Lindsay Wilson
ANOTHER DEFINITION OF DROUGHT, LATE SUMMER
The sky must break open and pour sometime,
my neighbor says. A crown of duck down
sticks to the sweat and blood on his forehead,
feathers twist and gather at his boots. The dead
cottonwood does not sway above his pile
of coots with cloud-still eyes, blemish of gnats.

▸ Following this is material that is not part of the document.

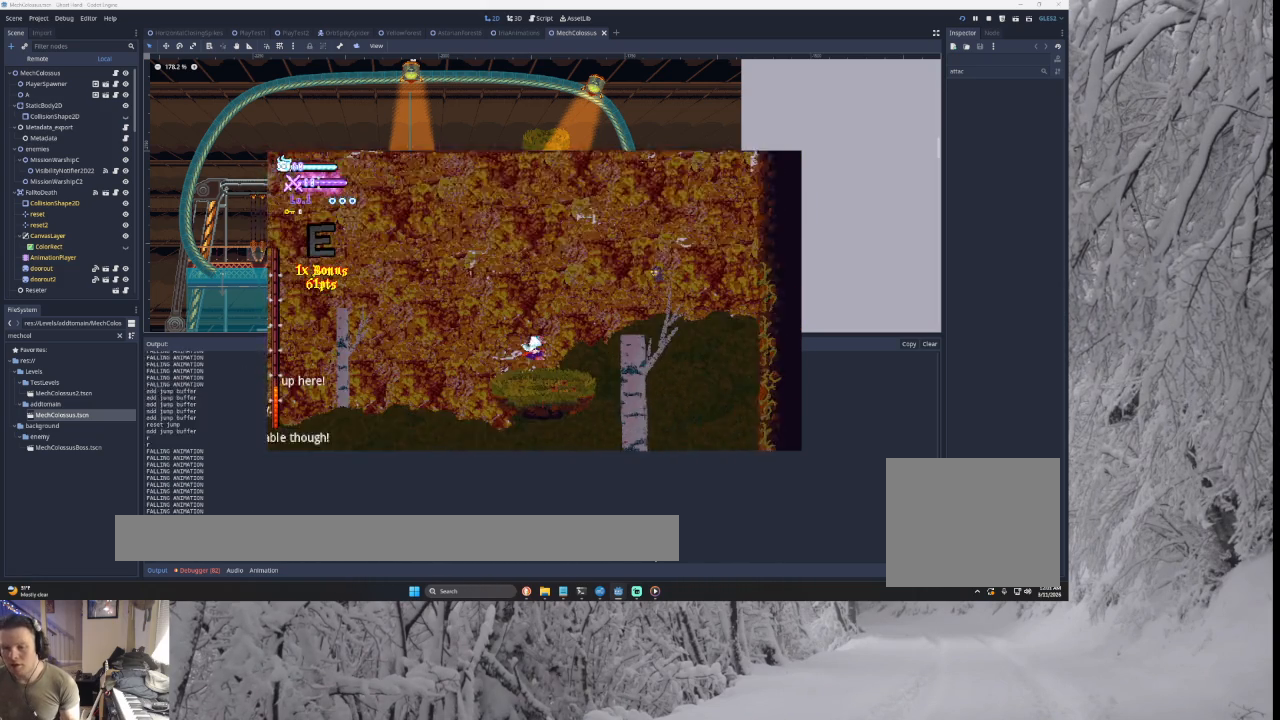
{"buttons": ["CROSS"], "left_stick": "left", "right_stick": "center", "events": [[100, "left_stick", "left"], [233, "TRIANGLE", "down"], [433, "TRIANGLE", "up"]]}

At night I mistake his daughter playing with a Zippo
in the thigh high grass for dry lightning. She's learning
to turn herself into flame's lure, so she can teach
all those moth-boys at school a new definition
for heat. This is why I've set my sprinklers
to do their chore at midnight. Why I continue
to sit here, the hose a coil of guts at my feet,
night after night, watching the sparks, and listening
to a throaty, elastic bird call I've heard nowhere else
rising from the desert wet lands to echo
through the cleaned cavity of me and remind
me of how much of this world I cannot name.
Lindsay Wilson, an English professor in Reno, Nevada, co-edits The Meadow. His first collection, No Elegies, won the Quercus Review Press Spring Book Award, and his poetry has appeared in The Bellevue Literary Review, Verse Daily, and The Minnesota review. He serves on the Nevada Writers' Hall of Fame Selection Committee.